▶ [How to complete this task]
In the entries that follow, copy exactly each line from the first through the line with "es generar intercambio de experiencias".

[Saved data entries]

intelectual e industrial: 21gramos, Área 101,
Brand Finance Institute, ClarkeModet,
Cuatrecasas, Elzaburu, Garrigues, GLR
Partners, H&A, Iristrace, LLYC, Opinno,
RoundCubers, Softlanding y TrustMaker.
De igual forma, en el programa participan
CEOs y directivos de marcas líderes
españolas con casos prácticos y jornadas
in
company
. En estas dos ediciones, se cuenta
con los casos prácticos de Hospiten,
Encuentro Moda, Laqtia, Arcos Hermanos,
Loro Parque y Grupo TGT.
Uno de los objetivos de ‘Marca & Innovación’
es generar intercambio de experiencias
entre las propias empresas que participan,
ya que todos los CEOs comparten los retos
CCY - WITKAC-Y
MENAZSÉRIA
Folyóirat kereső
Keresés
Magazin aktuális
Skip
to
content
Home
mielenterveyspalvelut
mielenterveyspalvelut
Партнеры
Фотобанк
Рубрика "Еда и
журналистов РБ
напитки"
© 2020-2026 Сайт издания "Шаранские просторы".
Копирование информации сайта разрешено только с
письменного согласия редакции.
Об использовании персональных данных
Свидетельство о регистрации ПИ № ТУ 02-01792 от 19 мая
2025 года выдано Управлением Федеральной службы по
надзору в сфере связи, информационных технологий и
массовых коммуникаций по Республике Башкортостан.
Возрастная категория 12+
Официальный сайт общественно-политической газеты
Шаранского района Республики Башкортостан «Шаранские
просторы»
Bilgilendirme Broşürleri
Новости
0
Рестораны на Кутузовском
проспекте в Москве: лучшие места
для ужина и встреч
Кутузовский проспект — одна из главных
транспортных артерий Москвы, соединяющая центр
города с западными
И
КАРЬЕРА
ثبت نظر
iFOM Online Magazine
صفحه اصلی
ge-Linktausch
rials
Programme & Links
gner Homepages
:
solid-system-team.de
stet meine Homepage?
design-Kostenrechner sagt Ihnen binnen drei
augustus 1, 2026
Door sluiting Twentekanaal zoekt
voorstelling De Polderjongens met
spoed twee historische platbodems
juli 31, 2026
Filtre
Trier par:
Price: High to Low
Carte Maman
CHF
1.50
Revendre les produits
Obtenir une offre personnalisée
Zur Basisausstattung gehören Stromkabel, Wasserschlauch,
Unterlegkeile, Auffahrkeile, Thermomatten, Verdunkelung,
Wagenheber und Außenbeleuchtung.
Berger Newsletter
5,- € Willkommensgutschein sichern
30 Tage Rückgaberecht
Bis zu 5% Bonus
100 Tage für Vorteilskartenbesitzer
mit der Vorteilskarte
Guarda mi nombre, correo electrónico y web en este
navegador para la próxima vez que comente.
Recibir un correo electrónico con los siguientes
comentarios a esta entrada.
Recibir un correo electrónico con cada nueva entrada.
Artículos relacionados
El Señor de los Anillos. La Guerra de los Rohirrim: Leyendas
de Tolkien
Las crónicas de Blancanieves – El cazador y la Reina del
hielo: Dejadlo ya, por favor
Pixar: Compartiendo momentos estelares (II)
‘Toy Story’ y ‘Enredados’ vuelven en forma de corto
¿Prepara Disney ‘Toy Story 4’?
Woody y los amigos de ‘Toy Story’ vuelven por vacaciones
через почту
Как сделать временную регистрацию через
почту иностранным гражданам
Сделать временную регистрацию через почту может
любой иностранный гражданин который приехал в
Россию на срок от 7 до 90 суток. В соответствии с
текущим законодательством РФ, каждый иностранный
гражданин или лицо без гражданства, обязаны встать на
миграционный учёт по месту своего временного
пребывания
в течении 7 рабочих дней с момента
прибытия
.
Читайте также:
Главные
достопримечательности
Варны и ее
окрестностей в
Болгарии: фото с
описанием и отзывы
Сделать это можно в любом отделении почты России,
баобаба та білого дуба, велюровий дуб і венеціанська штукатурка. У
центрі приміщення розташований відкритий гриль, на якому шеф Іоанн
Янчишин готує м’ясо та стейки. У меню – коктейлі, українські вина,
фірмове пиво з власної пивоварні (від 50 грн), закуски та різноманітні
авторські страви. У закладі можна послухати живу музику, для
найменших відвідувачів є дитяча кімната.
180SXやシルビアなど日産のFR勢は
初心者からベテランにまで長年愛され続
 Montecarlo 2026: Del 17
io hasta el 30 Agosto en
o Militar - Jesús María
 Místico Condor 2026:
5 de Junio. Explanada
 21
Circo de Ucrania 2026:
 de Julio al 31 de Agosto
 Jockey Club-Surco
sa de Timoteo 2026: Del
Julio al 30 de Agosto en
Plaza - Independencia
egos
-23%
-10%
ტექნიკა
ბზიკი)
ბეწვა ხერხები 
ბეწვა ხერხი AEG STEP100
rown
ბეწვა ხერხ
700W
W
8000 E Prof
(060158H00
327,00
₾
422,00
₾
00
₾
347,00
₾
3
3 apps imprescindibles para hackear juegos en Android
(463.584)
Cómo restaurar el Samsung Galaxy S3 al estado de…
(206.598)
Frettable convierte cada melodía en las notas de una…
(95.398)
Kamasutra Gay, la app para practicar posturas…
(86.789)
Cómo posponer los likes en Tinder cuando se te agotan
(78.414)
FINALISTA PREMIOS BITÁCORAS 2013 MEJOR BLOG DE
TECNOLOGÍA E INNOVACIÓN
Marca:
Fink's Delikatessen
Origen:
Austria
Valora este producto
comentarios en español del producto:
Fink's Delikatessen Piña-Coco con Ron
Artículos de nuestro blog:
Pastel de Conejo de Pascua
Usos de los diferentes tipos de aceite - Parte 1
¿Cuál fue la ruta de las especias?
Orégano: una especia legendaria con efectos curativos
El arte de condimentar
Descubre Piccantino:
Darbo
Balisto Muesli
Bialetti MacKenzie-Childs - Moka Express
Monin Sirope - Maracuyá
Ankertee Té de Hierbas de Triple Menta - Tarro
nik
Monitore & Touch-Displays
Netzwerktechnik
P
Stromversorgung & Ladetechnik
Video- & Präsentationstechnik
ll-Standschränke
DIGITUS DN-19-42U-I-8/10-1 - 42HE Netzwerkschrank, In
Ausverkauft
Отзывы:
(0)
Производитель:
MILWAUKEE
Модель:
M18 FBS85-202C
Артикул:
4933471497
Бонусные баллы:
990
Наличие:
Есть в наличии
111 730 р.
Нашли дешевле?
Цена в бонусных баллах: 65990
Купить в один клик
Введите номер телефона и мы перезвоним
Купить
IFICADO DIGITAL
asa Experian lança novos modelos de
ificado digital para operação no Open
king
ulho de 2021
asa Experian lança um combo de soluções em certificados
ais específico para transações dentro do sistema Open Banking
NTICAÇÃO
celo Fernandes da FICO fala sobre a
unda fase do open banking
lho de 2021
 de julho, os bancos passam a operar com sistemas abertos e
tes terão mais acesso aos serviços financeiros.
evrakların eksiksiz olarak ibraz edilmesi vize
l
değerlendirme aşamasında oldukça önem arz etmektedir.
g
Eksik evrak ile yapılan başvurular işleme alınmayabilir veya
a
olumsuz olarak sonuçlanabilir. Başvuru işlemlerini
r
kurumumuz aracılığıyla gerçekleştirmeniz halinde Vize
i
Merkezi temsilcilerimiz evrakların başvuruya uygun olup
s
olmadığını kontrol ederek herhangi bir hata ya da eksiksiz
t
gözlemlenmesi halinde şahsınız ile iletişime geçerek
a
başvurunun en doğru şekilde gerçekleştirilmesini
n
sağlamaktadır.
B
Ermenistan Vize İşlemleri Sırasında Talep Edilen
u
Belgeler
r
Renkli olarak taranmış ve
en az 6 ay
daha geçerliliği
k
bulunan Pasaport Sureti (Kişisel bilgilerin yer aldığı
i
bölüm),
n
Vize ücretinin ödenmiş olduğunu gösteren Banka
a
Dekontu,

▶ [Answer to this problem]
intelectual e industrial: 21gramos, Área 101,
Brand Finance Institute, ClarkeModet,
Cuatrecasas, Elzaburu, Garrigues, GLR
Partners, H&A, Iristrace, LLYC, Opinno,
RoundCubers, Softlanding y TrustMaker.
De igual forma, en el programa participan
CEOs y directivos de marcas líderes
españolas con casos prácticos y jornadas
in
company
. En estas dos ediciones, se cuenta
con los casos prácticos de Hospiten,
Encuentro Moda, Laqtia, Arcos Hermanos,
Loro Parque y Grupo TGT.
Uno de los objetivos de ‘Marca & Innovación’
es generar intercambio de experiencias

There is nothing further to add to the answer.